Боговдохновенных откровений я здесь не буду касаться — слишком деликатная тема. И потом, может, там что и есть… — Наши взгляды коснулись один другого, и она почему-то грустно улыбнулась. — А вот философия и литература — две речки, текущие из одного родника к одному морю.

И там и там, по-моему, всё начиналось со скуки и тщеславия. Надоедала свободному греку тщета жизненной круговерти, хотел он славы своей в потомках — вот он и шёл: или поджигать Храм Артемиды, или писать «Метафизику», или доказывать себе и своим друзьям, что «смерть, самая страшная из зол, не имеет к нам никакого отношения — когда мы есть её нет, а когда есть она, то нас уже нет».

Или властитель Рима запирался где-нибудь в потаённом уголке и у ног верной рабыни сочинял «Записки о галльской войне»… Кстати, чтобы поджечь Храм надо тоже обладать недюжинной фантазией, но это — игра низкого ума. А наша тема — высокоинтеллектуальные, тонко организованные натуры.

Я вновь посмотрел на неё. Ю. с лукавым любопытством наблюдала за мной, подперев подбородок чуть согнутой ладошкой и немного подавшись вперёд со спинки кресла. «Кажется, я не самый плохой рассказчик», — шевельнулись в груди глупые тщеславные нотки.

— … Но дело в том, что за редким исключением вся философия — лишь игра ума: могучего, великого — назови как хочешь — но лишь его одного. Там нет души, там леший бродит. — Ю. звонко рассмеялась, и дальше меня ничем нельзя уже было остановить.

— «Перводвигатель», «ноосфера», «закон отрицания отрицания»… Словно бы входишь в галерею причудливых и блестящих абстракций. Но всё же не покидает ощущение искусственности этих выдуманных вселенных, их громоздкости и ненужности. Нет, не так. — Они, конечно, нужны, но лишь очень малому кругу людей и им одним. К реальной жизни построения эти имеют касательство чисто условное, исключая разве политику. Аристотель, Платон и Николло Макиавелли оставили немало любопытных строк о природе власти, психологии людей и способах управлять ими…

Умненькая девочка, Вам интересно?

— Да, да! Продолжай, — она немного комично нахмурила брови и сквозь пальчики послала мне воздушный поцелуй.

— …Но, что любопытно, даже в этой точке взаимосоприкосновения антимиров жизни и философии вторжение последней в жизнь неизменно трагично. — Франция второй половины XVIII века. У Вас, сударыня, не возникает никаких ассоциаций?

— Да, монсеньор, то было печальное время.

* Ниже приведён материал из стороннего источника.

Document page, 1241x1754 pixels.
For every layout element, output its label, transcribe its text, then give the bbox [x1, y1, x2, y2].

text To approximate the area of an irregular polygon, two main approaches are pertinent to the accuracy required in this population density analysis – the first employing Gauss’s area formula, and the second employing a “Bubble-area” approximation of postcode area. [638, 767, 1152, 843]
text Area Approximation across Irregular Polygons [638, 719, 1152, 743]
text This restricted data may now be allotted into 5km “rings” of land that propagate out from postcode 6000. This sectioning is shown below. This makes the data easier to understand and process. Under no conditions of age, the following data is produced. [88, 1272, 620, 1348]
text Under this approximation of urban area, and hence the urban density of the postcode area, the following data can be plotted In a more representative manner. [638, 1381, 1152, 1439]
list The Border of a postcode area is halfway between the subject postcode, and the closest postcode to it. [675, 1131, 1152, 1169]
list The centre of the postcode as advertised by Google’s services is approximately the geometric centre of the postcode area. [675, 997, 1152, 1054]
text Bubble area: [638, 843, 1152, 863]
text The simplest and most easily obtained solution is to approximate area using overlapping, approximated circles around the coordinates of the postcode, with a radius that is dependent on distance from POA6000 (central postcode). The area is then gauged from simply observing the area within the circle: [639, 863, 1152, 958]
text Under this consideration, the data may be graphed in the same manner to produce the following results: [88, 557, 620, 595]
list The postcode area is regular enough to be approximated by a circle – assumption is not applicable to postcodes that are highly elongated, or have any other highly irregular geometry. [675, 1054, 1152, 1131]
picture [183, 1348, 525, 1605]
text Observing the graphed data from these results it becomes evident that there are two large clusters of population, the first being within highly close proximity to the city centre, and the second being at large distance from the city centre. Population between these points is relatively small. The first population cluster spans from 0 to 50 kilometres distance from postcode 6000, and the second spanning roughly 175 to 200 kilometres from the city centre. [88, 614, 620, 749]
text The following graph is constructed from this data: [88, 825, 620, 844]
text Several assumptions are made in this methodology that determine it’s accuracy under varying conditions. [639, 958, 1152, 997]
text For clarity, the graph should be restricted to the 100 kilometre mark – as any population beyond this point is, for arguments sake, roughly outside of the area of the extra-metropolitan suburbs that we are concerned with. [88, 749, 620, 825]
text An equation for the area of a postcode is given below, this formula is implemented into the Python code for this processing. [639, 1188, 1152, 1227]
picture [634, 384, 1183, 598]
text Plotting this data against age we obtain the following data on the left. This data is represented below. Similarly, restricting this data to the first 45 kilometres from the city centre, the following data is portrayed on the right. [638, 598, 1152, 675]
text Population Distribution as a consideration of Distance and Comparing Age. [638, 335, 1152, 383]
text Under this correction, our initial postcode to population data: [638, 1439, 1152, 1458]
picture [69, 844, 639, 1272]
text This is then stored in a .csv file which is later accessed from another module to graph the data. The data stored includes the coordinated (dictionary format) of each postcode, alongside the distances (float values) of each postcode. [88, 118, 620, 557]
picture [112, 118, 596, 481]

— Вот-вот. И даже немногие примеры, которые, казалось бы, встают на пути моей незамысловатой концепции, на самом деле лишь подтверждают её. «Голый разум и холодная учёность? — Что за чушь!» — скажете Вы. (Я увлёкся и декламировал, словно перед большой аудиторией.) — «Возьмите любую строчку Розанова или Флоренского. Вспомните хотя бы это:

«Чудак! Да что же ты любишь?

— Мечту мою, — прошепчу я встречному ветру».

Или это:

«Милая! И когда мир кончится, я всё буду стоять с тобой и никогда не уйду. Знаешь ли ты, девушка, что это — «мир проходит», а не «мы проходим». И мир пройдёт и прошёл уже. А мы с тобой будем вечно стоять. Потому что справедливость с нами. А мир воистину несправедлив».

— И я соглашусь и не соглашусь с Вами. Соглашусь, что здесь поэзия и душа, и слёзы, и великая грусть. Но ведь это не философия! Это — литература! Да, так я полагаю. Это тепло, этот задушевный голос далёкого и всё-таки близкого одному тебе только во Вселенной, горячего и чуткого сердца — одно только это и разделяет философию и литературу. Литература — тоже выдуманный мир, но тёплый, и этим гораздо лучше и нужнее людям.

— Чем же? — Ю., казалось, заинтересовал мой рассказ. В её глазах загорелись огоньки несомненного любопытства.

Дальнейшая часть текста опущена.